## [Exercise]
Let the output be exactly the lines from the one containing "[曲线救国 - external" through the end of the records below, both included.

Plain-text document sources:
================================

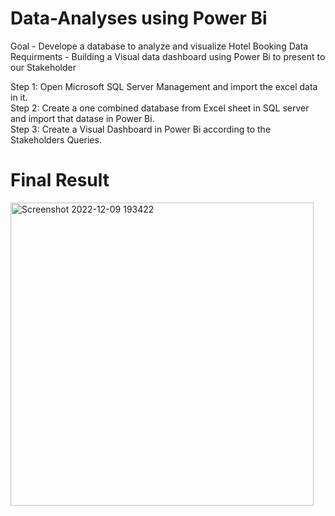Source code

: # Data-Analyses using Power Bi

Goal - Develope a database to analyze and visualize Hotel Booking Data<br />
Requirments - Building a Visual data dashboard using Power Bi to present to our Stakeholder

Step 1: Open Microsoft SQL Server Management and import the excel data in it.<br />
Step 2: Create a one combined database from Excel sheet in SQL server and import that datase in Power Bi.<br />
Step 3: Create a Visual Dashboard in Power Bi according to the Stakeholders Queries.

# Final Result
<img width="485" alt="Screenshot 2022-12-09 193422" src="https://user-images.githubusercontent.com/26708403/206719775-475fd5e7-81b9-4d0c-ad24-47b553153336.png">


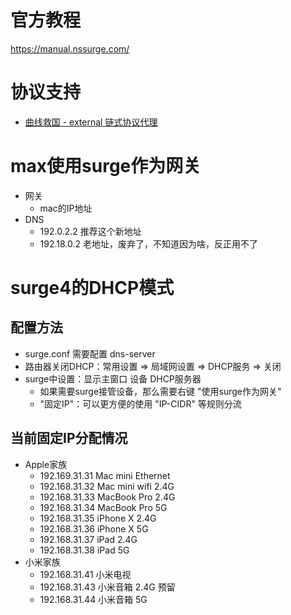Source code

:
# 官方教程
https://manual.nssurge.com/


# 协议支持

* [曲线救国 - external 链式协议代理](https://community.nssurge.com/d/3-external-proxy-provider)

# max使用surge作为网关
* 网关
    - mac的IP地址
* DNS
    - 192.0.2.2 推荐这个新地址
    - 192.18.0.2 老地址，废弃了，不知道因为啥，反正用不了

# surge4的DHCP模式

## 配置方法
* surge.conf 需要配置 dns-server
* 路由器关闭DHCP：常用设置 => 局域网设置 => DHCP服务 => 关闭
* surge中设置：显示主窗口 设备 DHCP服务器 
    - 如果需要surge接管设备，那么需要右键 "使用surge作为网关"
    - "固定IP"：可以更方便的使用 "IP-CIDR" 等规则分流 

## 当前固定IP分配情况
* Apple家族
    - 192.169.31.31 Mac mini Ethernet
    - 192.168.31.32 Mac mini wifi 2.4G
    - 192.168.31.33 MacBook Pro 2.4G
    - 192.168.31.34 MacBook Pro 5G
    - 192.168.31.35 iPhone X 2.4G
    - 192.168.31.36 iPhone X 5G
    - 192.168.31.37 iPad 2.4G
    - 192.168.31.38 iPad 5G
* 小米家族
    - 192.168.31.41 小米电视
    - 192.168.31.43 小米音箱 2.4G 预留
    - 192.168.31.44 小米音箱 5G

================================

## [Problem solution]
* [曲线救国 - external 链式协议代理](https://community.nssurge.com/d/3-external-proxy-provider)

# max使用surge作为网关
* 网关
    - mac的IP地址
* DNS
    - 192.0.2.2 推荐这个新地址
    - 192.18.0.2 老地址，废弃了，不知道因为啥，反正用不了

# surge4的DHCP模式

## 配置方法
* surge.conf 需要配置 dns-server
* 路由器关闭DHCP：常用设置 => 局域网设置 => DHCP服务 => 关闭
* surge中设置：显示主窗口 设备 DHCP服务器 
    - 如果需要surge接管设备，那么需要右键 "使用surge作为网关"
    - "固定IP"：可以更方便的使用 "IP-CIDR" 等规则分流 

## 当前固定IP分配情况
* Apple家族
    - 192.169.31.31 Mac mini Ethernet
    - 192.168.31.32 Mac mini wifi 2.4G
    - 192.168.31.33 MacBook Pro 2.4G
    - 192.168.31.34 MacBook Pro 5G
    - 192.168.31.35 iPhone X 2.4G
    - 192.168.31.36 iPhone X 5G
    - 192.168.31.37 iPad 2.4G
    - 192.168.31.38 iPad 5G
* 小米家族
    - 192.168.31.41 小米电视
    - 192.168.31.43 小米音箱 2.4G 预留
    - 192.168.31.44 小米音箱 5G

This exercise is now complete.